Testo di partenza:
▬▬▬

Una libreria, immagine generata con l'AI
L’estate, più della primavera – checché si dica delle pulizie pasquali – è un buon momento per… riordinare la propria libreria di casa. In che senso?
In senso letterale: prendere i libri ammonticchiati sul comodino o sul tavolo del salotto, lasciati in bagno, appoggiati senza criterio su uno scaffale qualsiasi dopo averli comprati (e magari letti, ma come diceva Umberto Eco non è necessario: i volumi da leggere ci servono a ricordare quanto ancora non sappiamo e sono una valida e rassicurante scorta per il futuro), e metterli l’uno accanto all’altro scegliendo opportunamente un ordine con cui posizionarli.
Questo per molte ragioni – non ultima una questione estetica – ma tra queste troneggia evidentemente la necessità di poter trovare il libro che cerchi quando lo cerchi.
Quest’operazione io la ripeto ogni estate: mi faccio forza e metto ogni libro al suo posto, il che richiede in definitiva di spostarli tutti, perché lo spazio segue le leggi della fisica, in particolare quella che dice che la materia non si crea né si distrugge, ma si trasforma. Lo spazio che prima occupava Orgoglio e pregiudizio di Jane Austen potrebbe diventare, dovendo inserire libri nuovi in libreria, quello occupato da Piccole donne di Louisa May Alcott, per esempio; quello de La figlia unica della messicana Guadalupe Nettel potrebbe trasformarsi in quello de Il buon male dell’argentina Samanta Schweblin.

▬▬▬

Voci di dati estratte:

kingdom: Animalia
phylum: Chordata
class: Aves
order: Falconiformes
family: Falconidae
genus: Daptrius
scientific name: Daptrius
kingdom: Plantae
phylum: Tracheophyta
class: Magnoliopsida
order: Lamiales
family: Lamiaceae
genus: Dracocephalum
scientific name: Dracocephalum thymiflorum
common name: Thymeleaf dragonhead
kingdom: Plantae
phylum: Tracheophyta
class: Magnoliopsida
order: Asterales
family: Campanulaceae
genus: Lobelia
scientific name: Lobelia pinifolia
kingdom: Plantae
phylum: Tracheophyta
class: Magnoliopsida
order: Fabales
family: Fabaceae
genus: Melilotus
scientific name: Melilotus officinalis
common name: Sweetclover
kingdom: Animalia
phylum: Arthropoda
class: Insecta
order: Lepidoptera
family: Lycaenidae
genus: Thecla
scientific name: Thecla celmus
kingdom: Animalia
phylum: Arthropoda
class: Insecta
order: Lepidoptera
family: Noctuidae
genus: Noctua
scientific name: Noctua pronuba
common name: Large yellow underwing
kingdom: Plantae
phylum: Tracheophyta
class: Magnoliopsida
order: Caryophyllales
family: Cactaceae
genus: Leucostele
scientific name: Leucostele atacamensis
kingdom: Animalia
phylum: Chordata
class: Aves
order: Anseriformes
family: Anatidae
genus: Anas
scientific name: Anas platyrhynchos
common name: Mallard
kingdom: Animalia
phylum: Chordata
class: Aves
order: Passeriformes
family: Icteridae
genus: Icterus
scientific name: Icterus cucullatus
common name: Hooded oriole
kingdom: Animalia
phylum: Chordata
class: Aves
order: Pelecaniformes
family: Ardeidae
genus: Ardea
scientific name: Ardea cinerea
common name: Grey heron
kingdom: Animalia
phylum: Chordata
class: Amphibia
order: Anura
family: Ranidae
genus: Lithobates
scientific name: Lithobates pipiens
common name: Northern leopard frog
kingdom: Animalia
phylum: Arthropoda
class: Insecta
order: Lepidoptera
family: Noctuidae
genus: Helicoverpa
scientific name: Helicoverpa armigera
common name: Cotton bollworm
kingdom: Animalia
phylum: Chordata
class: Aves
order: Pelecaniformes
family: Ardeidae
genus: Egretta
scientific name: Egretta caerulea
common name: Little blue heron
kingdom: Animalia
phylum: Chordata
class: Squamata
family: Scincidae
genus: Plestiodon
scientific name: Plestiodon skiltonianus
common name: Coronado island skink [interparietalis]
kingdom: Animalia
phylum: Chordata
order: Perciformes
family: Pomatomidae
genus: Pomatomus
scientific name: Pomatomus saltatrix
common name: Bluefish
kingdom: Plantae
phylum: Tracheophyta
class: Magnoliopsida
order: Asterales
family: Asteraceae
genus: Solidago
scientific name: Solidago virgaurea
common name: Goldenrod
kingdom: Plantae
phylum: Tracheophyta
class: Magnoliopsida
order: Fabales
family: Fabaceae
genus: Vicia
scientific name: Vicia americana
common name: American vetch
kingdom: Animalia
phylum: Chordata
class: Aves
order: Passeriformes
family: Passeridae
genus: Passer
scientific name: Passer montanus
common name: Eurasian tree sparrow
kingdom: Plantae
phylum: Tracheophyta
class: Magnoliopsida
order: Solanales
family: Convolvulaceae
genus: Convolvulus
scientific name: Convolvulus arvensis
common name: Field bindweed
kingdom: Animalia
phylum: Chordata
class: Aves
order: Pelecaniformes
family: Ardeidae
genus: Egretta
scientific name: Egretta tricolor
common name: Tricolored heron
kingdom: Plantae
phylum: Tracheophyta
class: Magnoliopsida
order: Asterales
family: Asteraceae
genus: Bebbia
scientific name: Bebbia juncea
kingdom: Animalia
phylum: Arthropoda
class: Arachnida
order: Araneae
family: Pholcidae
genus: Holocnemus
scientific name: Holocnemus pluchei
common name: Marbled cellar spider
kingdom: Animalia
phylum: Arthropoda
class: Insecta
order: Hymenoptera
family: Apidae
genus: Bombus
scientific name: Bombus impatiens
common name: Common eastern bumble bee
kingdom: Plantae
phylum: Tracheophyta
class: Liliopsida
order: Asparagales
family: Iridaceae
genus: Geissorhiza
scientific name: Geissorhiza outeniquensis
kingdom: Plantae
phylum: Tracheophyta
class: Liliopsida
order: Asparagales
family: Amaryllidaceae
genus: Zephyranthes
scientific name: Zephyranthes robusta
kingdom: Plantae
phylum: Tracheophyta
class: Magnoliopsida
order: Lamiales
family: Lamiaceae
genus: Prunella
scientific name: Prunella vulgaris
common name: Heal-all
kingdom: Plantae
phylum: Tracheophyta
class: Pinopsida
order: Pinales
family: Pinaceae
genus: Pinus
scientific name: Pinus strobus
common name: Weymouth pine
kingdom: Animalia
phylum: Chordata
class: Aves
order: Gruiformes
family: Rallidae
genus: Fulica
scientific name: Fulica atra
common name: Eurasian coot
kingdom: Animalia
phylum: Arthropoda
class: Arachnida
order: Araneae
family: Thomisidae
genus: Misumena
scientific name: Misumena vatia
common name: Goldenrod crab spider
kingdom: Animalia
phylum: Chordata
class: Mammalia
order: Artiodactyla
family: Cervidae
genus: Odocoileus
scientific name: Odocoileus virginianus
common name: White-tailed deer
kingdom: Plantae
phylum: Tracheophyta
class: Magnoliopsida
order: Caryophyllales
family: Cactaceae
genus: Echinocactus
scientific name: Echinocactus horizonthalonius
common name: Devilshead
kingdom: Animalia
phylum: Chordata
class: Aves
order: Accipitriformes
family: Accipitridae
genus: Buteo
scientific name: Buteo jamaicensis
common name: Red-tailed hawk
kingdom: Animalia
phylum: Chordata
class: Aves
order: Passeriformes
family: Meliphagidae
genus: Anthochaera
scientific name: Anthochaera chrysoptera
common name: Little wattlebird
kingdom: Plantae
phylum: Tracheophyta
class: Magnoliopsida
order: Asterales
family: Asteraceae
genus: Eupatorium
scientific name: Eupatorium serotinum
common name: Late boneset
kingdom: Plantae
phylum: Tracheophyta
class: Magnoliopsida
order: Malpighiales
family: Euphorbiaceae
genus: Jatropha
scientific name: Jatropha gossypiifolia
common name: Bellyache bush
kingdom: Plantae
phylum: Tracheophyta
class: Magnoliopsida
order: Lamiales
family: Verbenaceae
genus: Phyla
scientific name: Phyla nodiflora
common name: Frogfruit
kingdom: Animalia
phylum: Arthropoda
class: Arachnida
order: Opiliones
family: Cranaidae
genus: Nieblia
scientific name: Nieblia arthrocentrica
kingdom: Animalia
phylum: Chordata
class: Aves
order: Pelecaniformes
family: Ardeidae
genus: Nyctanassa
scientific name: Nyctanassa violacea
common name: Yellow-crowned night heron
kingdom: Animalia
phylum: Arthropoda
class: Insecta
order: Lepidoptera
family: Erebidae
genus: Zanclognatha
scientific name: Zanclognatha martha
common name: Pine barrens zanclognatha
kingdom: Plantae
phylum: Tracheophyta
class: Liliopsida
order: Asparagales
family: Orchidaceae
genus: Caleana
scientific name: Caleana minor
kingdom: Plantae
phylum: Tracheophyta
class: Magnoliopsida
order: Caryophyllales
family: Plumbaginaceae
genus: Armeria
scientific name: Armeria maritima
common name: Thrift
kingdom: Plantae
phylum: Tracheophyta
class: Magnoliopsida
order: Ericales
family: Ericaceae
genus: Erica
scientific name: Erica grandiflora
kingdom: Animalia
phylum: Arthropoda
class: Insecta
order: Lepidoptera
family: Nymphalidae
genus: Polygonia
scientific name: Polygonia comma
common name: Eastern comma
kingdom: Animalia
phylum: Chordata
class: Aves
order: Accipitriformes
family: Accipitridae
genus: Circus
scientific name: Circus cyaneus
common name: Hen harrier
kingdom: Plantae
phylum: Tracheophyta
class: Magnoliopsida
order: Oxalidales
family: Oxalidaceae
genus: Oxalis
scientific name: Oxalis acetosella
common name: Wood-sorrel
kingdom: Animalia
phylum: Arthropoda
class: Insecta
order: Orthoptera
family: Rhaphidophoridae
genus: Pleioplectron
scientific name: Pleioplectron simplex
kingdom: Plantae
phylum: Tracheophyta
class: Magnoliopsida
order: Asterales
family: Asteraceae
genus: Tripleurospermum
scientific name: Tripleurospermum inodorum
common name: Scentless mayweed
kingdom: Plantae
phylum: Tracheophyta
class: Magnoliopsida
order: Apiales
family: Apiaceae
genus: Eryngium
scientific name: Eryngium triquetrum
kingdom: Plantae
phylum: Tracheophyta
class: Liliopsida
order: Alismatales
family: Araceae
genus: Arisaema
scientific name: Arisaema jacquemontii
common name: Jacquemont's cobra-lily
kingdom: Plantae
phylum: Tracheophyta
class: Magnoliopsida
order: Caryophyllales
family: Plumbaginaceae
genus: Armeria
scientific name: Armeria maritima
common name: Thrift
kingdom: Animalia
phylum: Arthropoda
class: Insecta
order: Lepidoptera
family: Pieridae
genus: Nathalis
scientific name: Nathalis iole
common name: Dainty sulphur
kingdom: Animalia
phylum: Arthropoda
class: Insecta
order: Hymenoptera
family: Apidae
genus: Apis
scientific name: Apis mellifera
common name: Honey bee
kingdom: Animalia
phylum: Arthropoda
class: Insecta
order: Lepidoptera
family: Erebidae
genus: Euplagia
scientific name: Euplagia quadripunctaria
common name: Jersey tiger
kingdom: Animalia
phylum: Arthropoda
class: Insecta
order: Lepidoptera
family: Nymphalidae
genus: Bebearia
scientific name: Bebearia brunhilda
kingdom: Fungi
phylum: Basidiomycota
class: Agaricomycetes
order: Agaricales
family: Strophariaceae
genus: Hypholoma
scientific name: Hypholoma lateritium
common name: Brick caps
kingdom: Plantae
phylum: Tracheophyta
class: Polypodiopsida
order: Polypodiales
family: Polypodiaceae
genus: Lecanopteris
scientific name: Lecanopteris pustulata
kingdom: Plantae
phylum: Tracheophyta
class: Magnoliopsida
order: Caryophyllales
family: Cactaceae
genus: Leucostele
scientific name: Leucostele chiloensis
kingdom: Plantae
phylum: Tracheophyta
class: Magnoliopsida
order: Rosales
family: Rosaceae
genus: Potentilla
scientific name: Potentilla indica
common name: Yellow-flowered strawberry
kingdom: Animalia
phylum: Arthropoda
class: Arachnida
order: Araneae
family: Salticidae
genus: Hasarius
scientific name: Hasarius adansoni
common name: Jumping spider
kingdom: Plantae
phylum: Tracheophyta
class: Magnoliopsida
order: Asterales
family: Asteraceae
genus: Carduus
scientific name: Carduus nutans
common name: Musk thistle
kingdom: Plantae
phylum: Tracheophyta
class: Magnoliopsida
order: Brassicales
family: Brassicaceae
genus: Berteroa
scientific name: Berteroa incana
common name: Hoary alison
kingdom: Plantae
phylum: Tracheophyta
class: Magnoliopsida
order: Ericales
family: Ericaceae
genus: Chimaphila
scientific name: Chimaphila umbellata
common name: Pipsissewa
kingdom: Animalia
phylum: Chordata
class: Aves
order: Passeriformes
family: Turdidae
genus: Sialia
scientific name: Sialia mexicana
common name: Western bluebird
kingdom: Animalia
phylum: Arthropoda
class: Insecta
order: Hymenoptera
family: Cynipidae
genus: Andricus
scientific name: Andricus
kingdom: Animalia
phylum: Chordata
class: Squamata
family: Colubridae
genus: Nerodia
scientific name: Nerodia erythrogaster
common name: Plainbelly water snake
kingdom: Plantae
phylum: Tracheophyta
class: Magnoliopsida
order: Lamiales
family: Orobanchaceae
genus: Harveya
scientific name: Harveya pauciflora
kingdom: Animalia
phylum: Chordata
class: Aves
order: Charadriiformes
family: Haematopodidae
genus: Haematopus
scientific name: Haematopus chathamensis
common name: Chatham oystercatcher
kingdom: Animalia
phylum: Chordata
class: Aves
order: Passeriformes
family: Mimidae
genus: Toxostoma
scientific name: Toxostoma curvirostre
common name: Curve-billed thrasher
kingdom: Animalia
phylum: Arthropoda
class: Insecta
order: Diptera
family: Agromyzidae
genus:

▬▬▬

Consegne:
**A.** Ripeti parola per parola il brano del testo sul riordino della libreria, da "In senso letterale: prendere" fino a "quando lo cerchi.".
**B.** Rispondi a queste domande sul testo sul riordino della libreria:
(i) Quale stagione viene indicata come un buon momento per riordinare la libreria di casa?
(ii) Tra le molte ragioni per mettere in ordine i libri, quale viene detta la più importante?
(iii) Di quale nazionalità è Samanta Schweblin?

Soluzioni:
**A.**
In senso letterale: prendere i libri ammonticchiati sul comodino o sul tavolo del salotto, lasciati in bagno, appoggiati senza criterio su uno scaffale qualsiasi dopo averli comprati (e magari letti, ma come diceva Umberto Eco non è necessario: i volumi da leggere ci servono a ricordare quanto ancora non sappiamo e sono una valida e rassicurante scorta per il futuro), e metterli l’uno accanto all’altro scegliendo opportunamente un ordine con cui posizionarli.
Questo per molte ragioni – non ultima una questione estetica – ma tra queste troneggia evidentemente la necessità di poter trovare il libro che cerchi quando lo cerchi.

**B.**
(i) L'estate.
(ii) La necessità di poter trovare il libro che cerchi quando lo cerchi.
(iii) Argentina.